=== Begin Enclosure ===
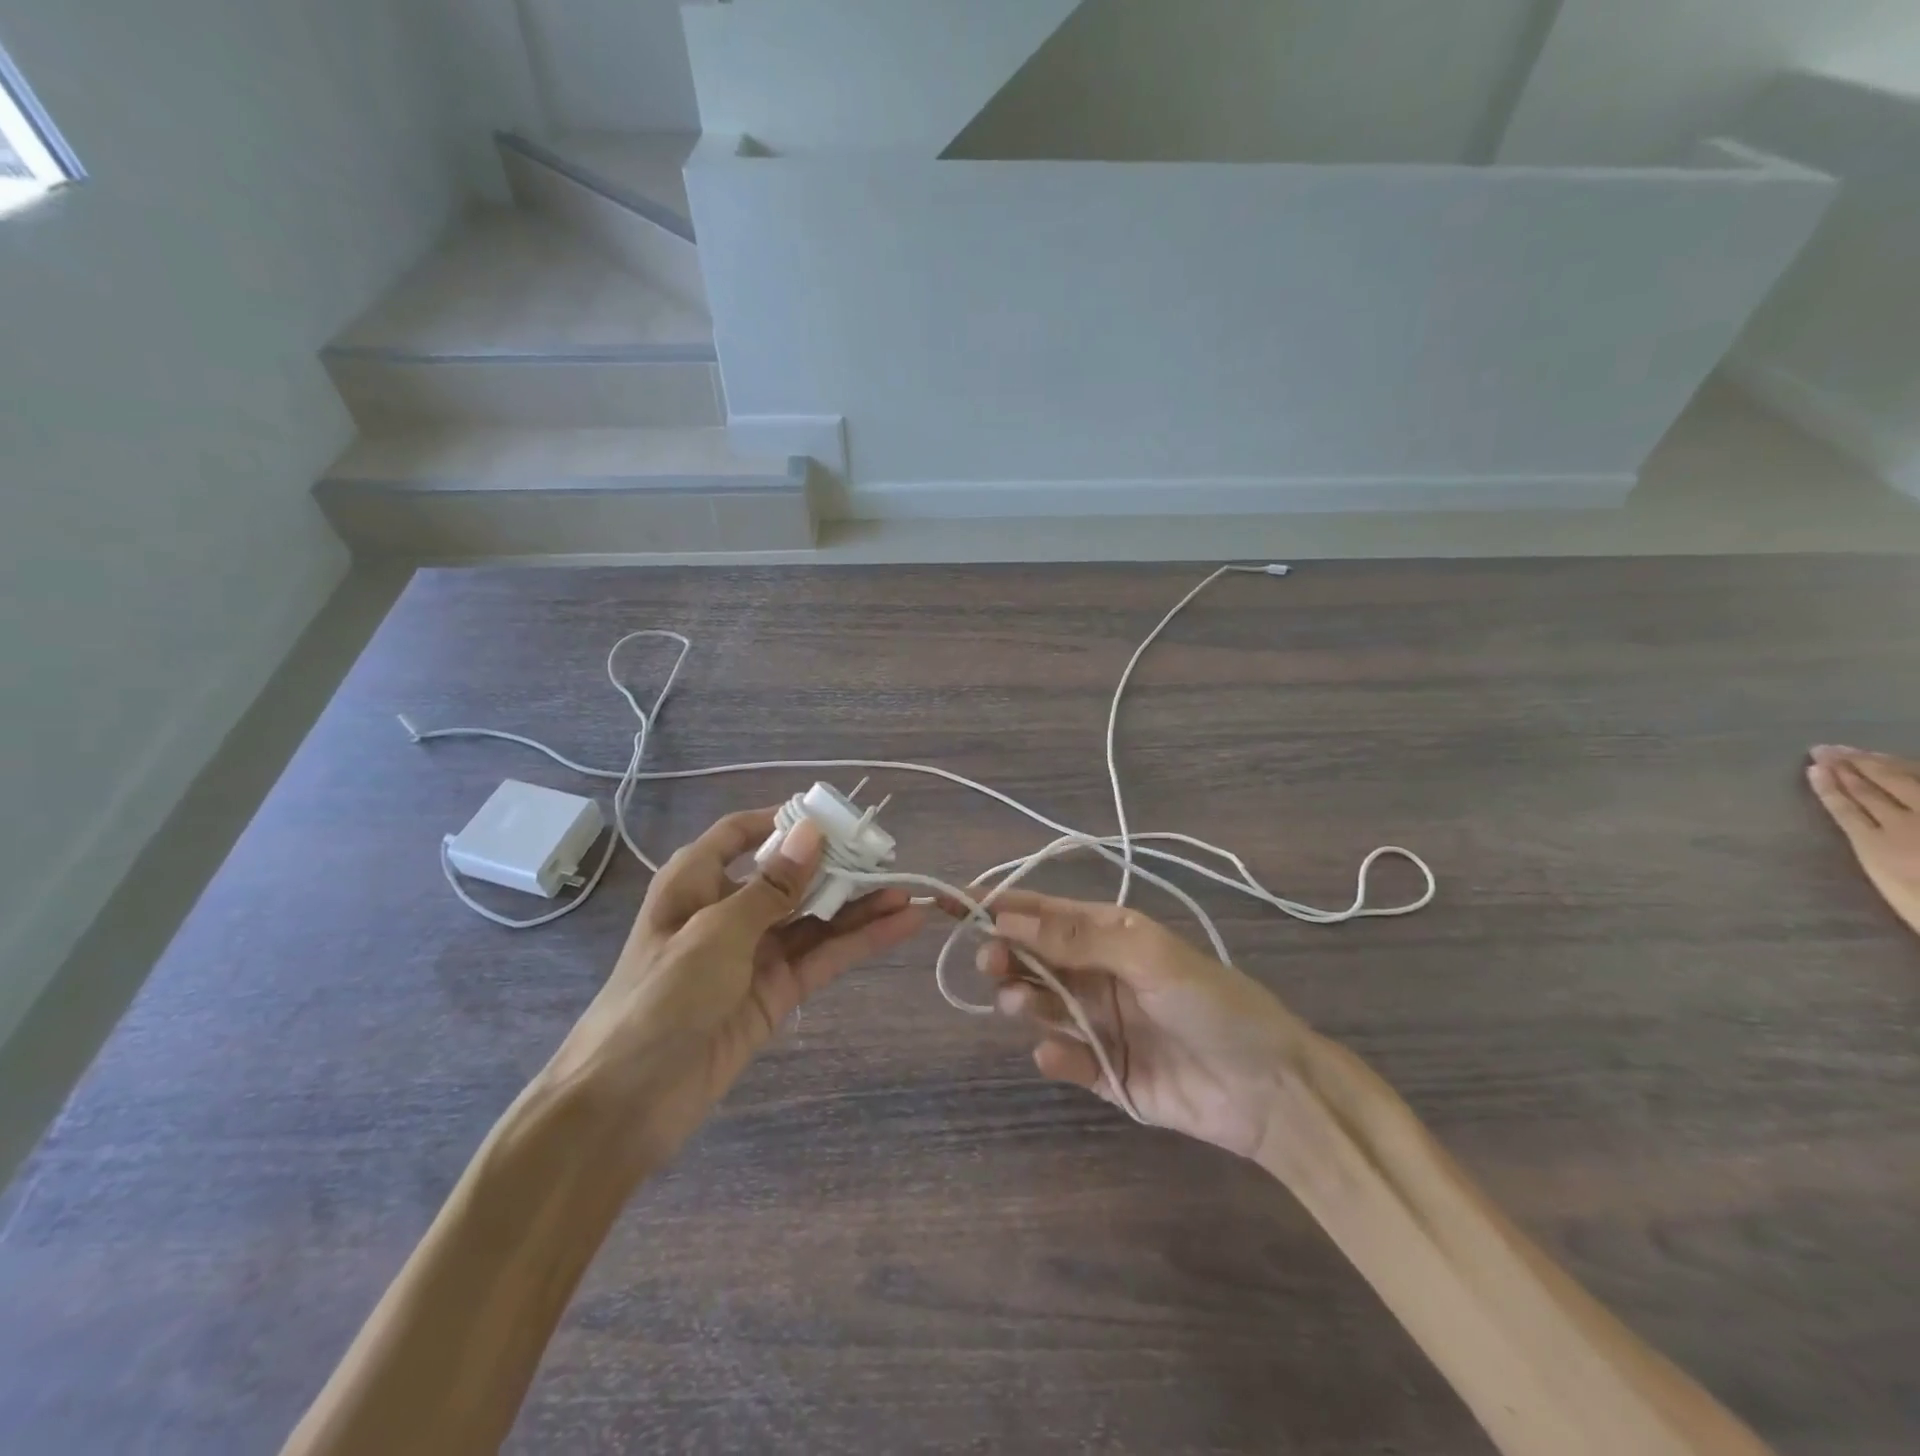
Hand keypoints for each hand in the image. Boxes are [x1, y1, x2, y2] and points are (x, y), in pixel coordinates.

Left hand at [551, 809, 923, 1164]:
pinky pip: (822, 957)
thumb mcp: (715, 932)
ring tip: (908, 890)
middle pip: (791, 876)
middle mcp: (728, 910)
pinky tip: (899, 926)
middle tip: (889, 856)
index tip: (833, 816)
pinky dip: (860, 942)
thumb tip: (812, 832)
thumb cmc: (659, 998)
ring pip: (815, 918)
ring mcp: (755, 953)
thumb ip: (772, 886)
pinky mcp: (776, 992)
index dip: (783, 821)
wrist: (625, 1104)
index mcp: (697, 882)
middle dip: (838, 865)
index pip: (741, 834)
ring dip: (859, 905)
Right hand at [979, 892, 1309, 1158]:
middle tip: (992, 963)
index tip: (950, 902)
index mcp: (1109, 934)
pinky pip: (1063, 1057)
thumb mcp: (1148, 956)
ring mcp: (1098, 1023)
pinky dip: (1053, 1054)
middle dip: (1005, 955)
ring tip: (1021, 1004)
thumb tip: (1008, 918)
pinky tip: (1058, 1055)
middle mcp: (1097, 973)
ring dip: (1022, 999)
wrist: (1270, 1090)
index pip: (1041, 913)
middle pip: (1031, 958)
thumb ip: (1078, 939)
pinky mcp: (1103, 1071)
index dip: (997, 905)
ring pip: (1039, 1004)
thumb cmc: (1212, 1004)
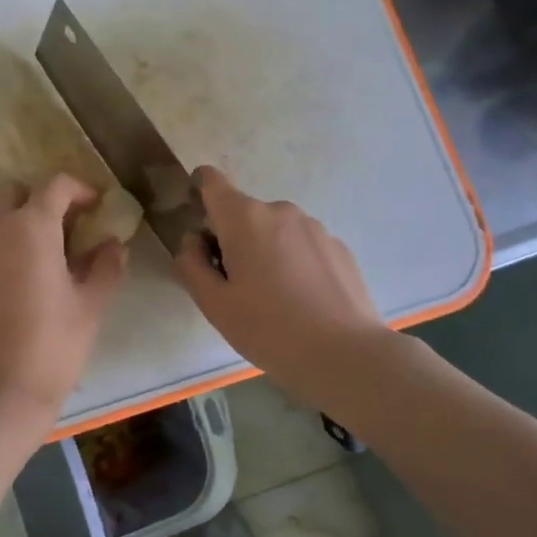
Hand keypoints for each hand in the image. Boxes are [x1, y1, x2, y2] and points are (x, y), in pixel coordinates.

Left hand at [0, 174, 127, 435]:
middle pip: (14, 191)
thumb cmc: (52, 345)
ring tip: (40, 254)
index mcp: (30, 226)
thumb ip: (106, 266)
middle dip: (40, 200)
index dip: (80, 190)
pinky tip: (14, 276)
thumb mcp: (91, 305)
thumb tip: (113, 245)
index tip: (96, 207)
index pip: (55, 185)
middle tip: (65, 228)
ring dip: (15, 219)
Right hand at [175, 165, 390, 391]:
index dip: (198, 194)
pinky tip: (303, 302)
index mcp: (244, 218)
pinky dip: (294, 263)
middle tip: (236, 288)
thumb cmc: (268, 329)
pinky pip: (302, 246)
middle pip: (243, 213)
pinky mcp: (339, 247)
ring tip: (274, 300)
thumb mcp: (213, 304)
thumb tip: (194, 240)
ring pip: (274, 231)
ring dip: (265, 252)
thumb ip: (191, 263)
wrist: (345, 356)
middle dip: (233, 240)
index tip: (201, 232)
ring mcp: (315, 227)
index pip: (211, 180)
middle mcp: (280, 210)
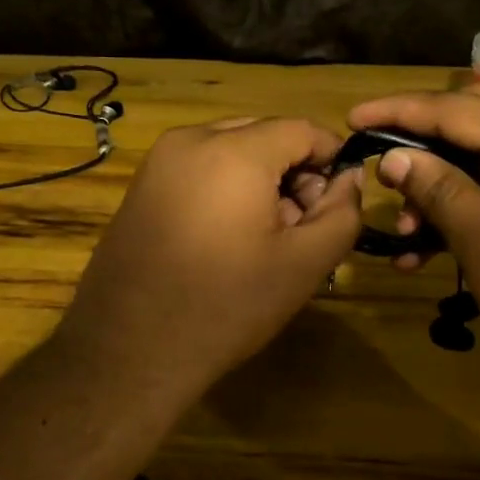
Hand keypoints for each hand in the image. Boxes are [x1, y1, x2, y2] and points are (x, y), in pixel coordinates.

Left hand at [57, 118, 362, 407]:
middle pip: (263, 135)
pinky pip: (197, 169)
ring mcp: (157, 162)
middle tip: (302, 225)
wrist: (130, 349)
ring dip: (259, 180)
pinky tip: (226, 238)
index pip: (301, 129)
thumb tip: (348, 179)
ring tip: (266, 237)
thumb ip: (342, 212)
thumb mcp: (304, 264)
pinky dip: (224, 188)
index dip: (333, 158)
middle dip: (293, 171)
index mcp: (233, 150)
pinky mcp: (139, 187)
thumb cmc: (226, 305)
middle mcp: (190, 140)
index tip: (340, 199)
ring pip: (229, 150)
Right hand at [349, 84, 479, 435]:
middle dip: (424, 139)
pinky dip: (476, 205)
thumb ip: (438, 189)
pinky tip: (439, 245)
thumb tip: (395, 156)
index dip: (400, 111)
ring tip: (406, 230)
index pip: (457, 107)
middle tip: (381, 162)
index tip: (351, 120)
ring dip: (446, 182)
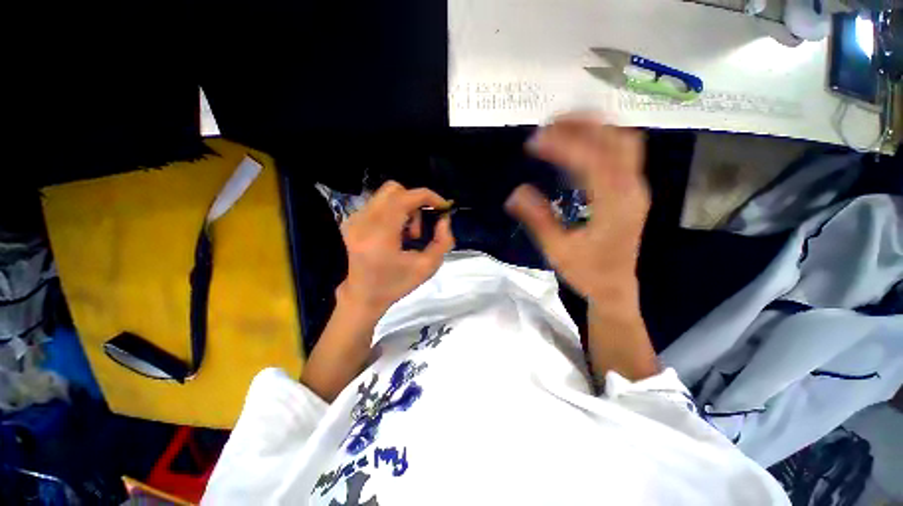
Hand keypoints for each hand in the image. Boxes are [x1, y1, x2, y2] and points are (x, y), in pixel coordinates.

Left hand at [339, 181, 454, 319]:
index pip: (404, 198)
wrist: (363, 296)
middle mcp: (362, 222)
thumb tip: (444, 219)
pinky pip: (379, 204)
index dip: (427, 196)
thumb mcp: (427, 267)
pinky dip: (394, 212)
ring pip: (387, 196)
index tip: (441, 207)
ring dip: (405, 209)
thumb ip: (443, 241)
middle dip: (415, 203)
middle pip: (394, 190)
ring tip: (407, 235)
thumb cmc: (396, 284)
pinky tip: (396, 234)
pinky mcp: (351, 221)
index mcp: (379, 234)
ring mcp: (353, 220)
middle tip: (420, 228)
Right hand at [505, 113, 648, 303]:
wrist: (614, 287)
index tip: (534, 141)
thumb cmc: (586, 272)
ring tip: (561, 126)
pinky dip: (599, 140)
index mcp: (615, 205)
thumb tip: (515, 193)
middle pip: (617, 139)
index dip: (564, 145)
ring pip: (623, 141)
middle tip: (549, 123)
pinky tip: (577, 144)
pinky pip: (621, 153)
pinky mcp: (630, 190)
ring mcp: (635, 188)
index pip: (594, 160)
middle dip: (582, 123)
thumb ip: (538, 220)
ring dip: (593, 128)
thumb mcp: (557, 250)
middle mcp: (632, 189)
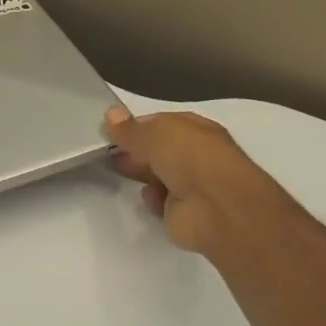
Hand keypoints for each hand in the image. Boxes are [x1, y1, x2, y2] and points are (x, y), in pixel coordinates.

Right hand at [103, 105, 286, 260]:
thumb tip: (110, 113)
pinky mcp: (183, 212)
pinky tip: (148, 197)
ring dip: (141, 174)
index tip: (112, 130)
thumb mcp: (156, 135)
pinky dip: (153, 200)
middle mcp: (196, 155)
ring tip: (117, 171)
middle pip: (159, 150)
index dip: (137, 126)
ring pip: (159, 175)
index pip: (162, 123)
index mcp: (196, 130)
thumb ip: (131, 129)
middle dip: (135, 151)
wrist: (217, 209)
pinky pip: (161, 202)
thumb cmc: (191, 160)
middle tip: (108, 153)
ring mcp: (191, 184)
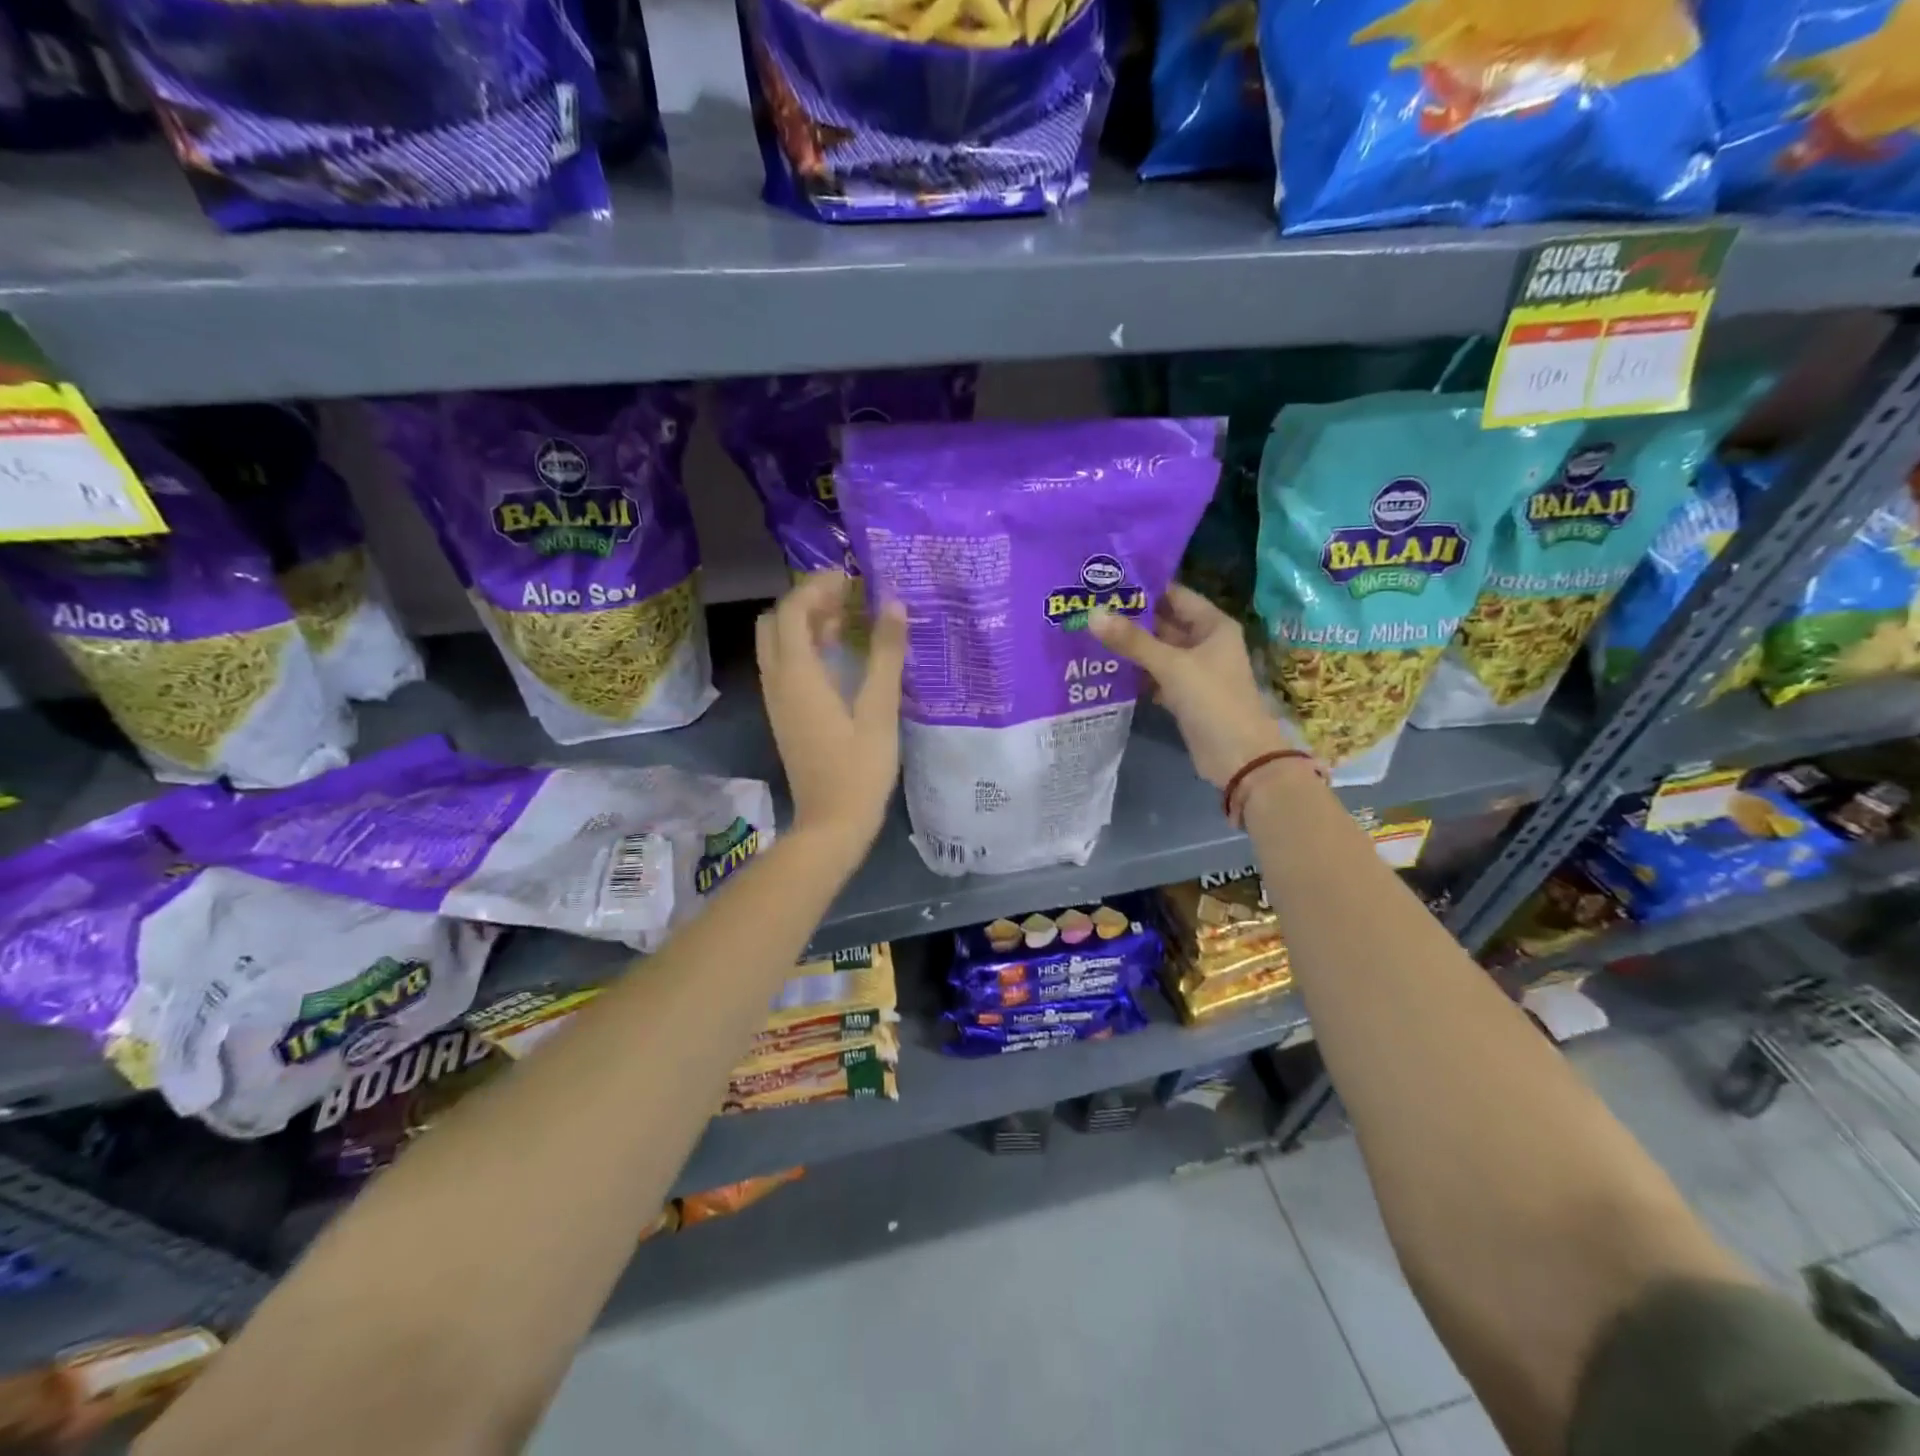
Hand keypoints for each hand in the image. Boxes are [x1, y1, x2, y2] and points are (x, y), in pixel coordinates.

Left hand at [757, 572, 906, 857]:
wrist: (831, 824)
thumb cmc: (859, 768)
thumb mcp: (879, 709)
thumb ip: (885, 654)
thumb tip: (892, 603)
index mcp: (797, 674)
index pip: (793, 609)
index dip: (818, 586)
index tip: (851, 579)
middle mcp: (777, 681)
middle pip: (776, 621)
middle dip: (806, 601)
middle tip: (846, 599)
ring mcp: (776, 700)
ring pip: (777, 644)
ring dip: (805, 624)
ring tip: (846, 621)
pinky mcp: (783, 715)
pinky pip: (784, 665)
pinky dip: (804, 648)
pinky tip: (837, 657)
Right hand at [1090, 583, 1294, 789]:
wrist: (1238, 756)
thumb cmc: (1212, 699)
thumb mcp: (1172, 665)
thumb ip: (1132, 641)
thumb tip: (1093, 614)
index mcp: (1213, 625)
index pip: (1175, 595)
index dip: (1144, 588)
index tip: (1106, 582)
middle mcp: (1205, 643)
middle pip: (1163, 623)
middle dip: (1130, 618)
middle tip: (1089, 607)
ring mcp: (1194, 671)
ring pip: (1156, 651)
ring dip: (1129, 647)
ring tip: (1089, 634)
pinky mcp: (1183, 696)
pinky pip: (1155, 676)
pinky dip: (1135, 673)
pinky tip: (1105, 668)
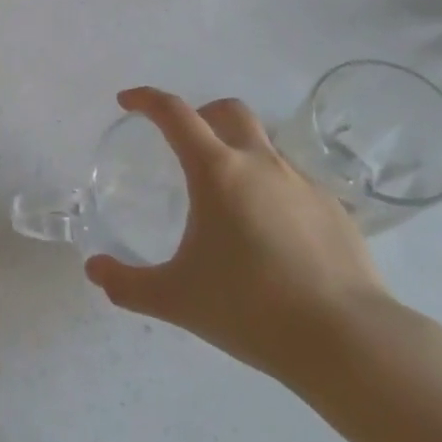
=== End Enclosure ===
# [WHAT IS NEEDED]
In the listing above, find the line with "pinky mcp: (139, 187)" and the line with "ring dip: (446, 182)"; set down exactly those two lines and every line between them, nothing more.

# [TASK RESULT]
pinky mcp: (139, 187)
thumb cmc: (226, 305)
middle mcp: (190, 140)
index tip: (340, 199)
ring pip: (229, 150)
Right hand at [349, 84, 479, 435]:
middle dip: (424, 139)
pinky dip: (476, 205)
thumb ip: (438, 189)
pinky tip: (439, 245)
thumb tip: (395, 156)
index dip: (400, 111)
ring tip: (406, 230)
index pip: (457, 107)
middle tip: (381, 162)
index tip: (351, 120)
ring dip: (446, 182)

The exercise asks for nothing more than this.